**Task to complete:**
The copy you give must match the listing below exactly and contain no pictures.

*** Dataset extract ***

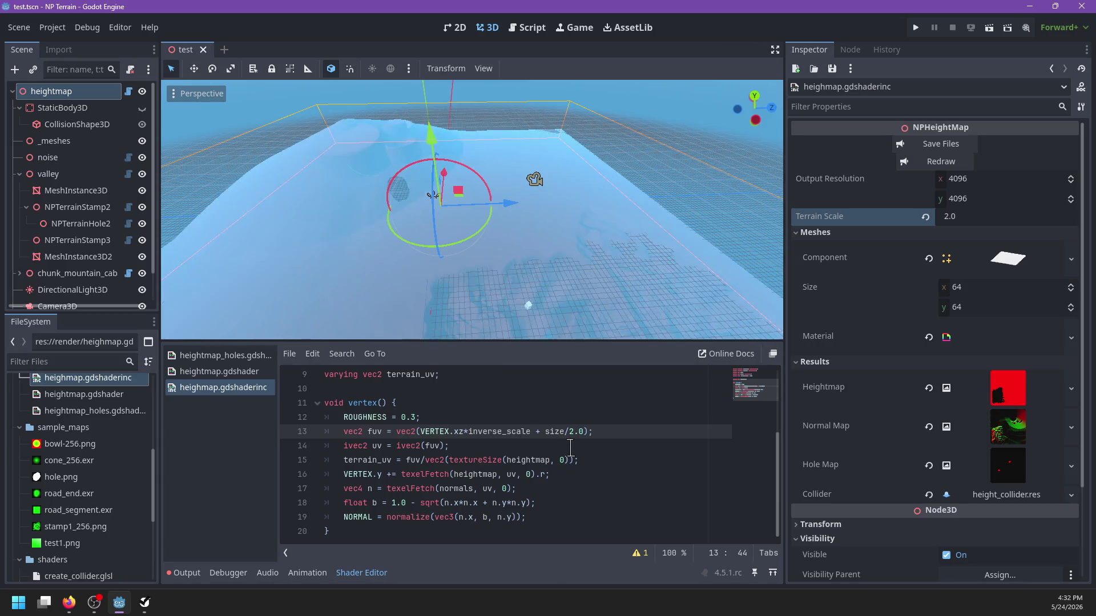
# Compare the terrain at Terrain Scale 1.0 and 2.0, ending at 2.0.
pyautogui.moveTo(391, 244); pyautogui.dragTo(520, 229)
pyautogui.click(969, 214)
pyautogui.press('Return')
pyautogui.click(977, 217)
pyautogui.press('Return')
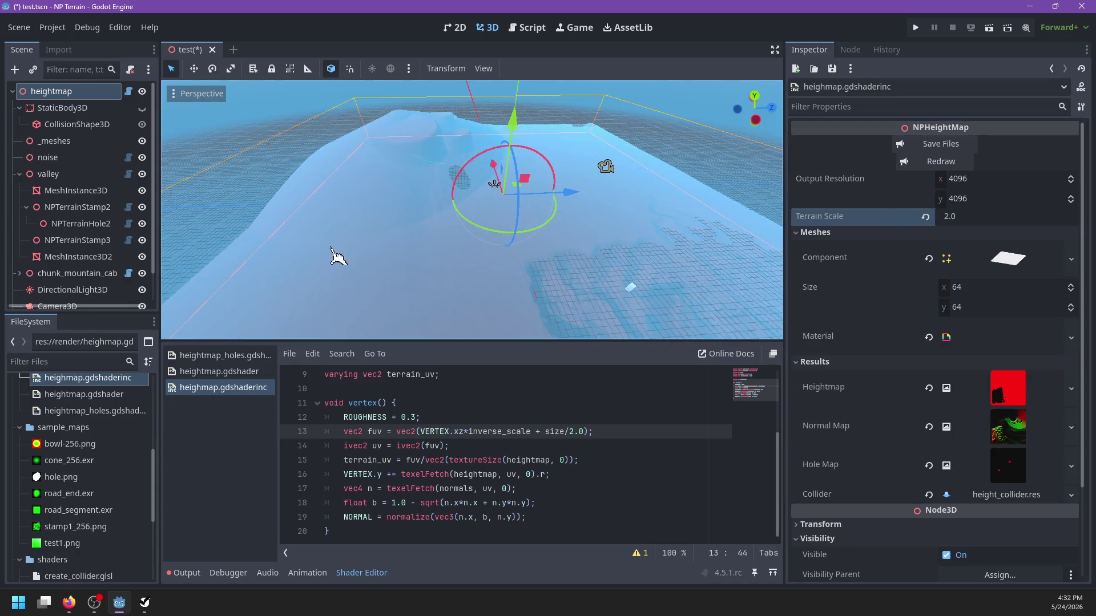
pyautogui.moveTo(337, 252); pyautogui.dragTo(430, 203)
pyautogui.click(988, 217)
pyautogui.write('1.0')
pyautogui.press('Return')
pyautogui.click(982, 216)
pyautogui.press('Return')
# Look over the terrain from above and low angles, then save the scene.
pyautogui.scroll(3, 579, 179)
pyautogui.moveTo(579, 179); pyautogui.dragTo(580, 278)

*** End of Dataset extract ***

**Written solution:**
# Compare the terrain at Terrain Scale 1.0 and 2.0, ending at 2.0.
pyautogui.moveTo(391, 244); pyautogui.dragTo(520, 229)
pyautogui.click(969, 214)
pyautogui.press('Return')
pyautogui.click(977, 217)
pyautogui.press('Return')
pyautogui.moveTo(337, 252); pyautogui.dragTo(430, 203)
pyautogui.click(988, 217)
pyautogui.write('1.0')
pyautogui.press('Return')
pyautogui.click(982, 216)
pyautogui.press('Return')
# Look over the terrain from above and low angles, then save the scene.
pyautogui.scroll(3, 579, 179)
pyautogui.moveTo(579, 179); pyautogui.dragTo(580, 278)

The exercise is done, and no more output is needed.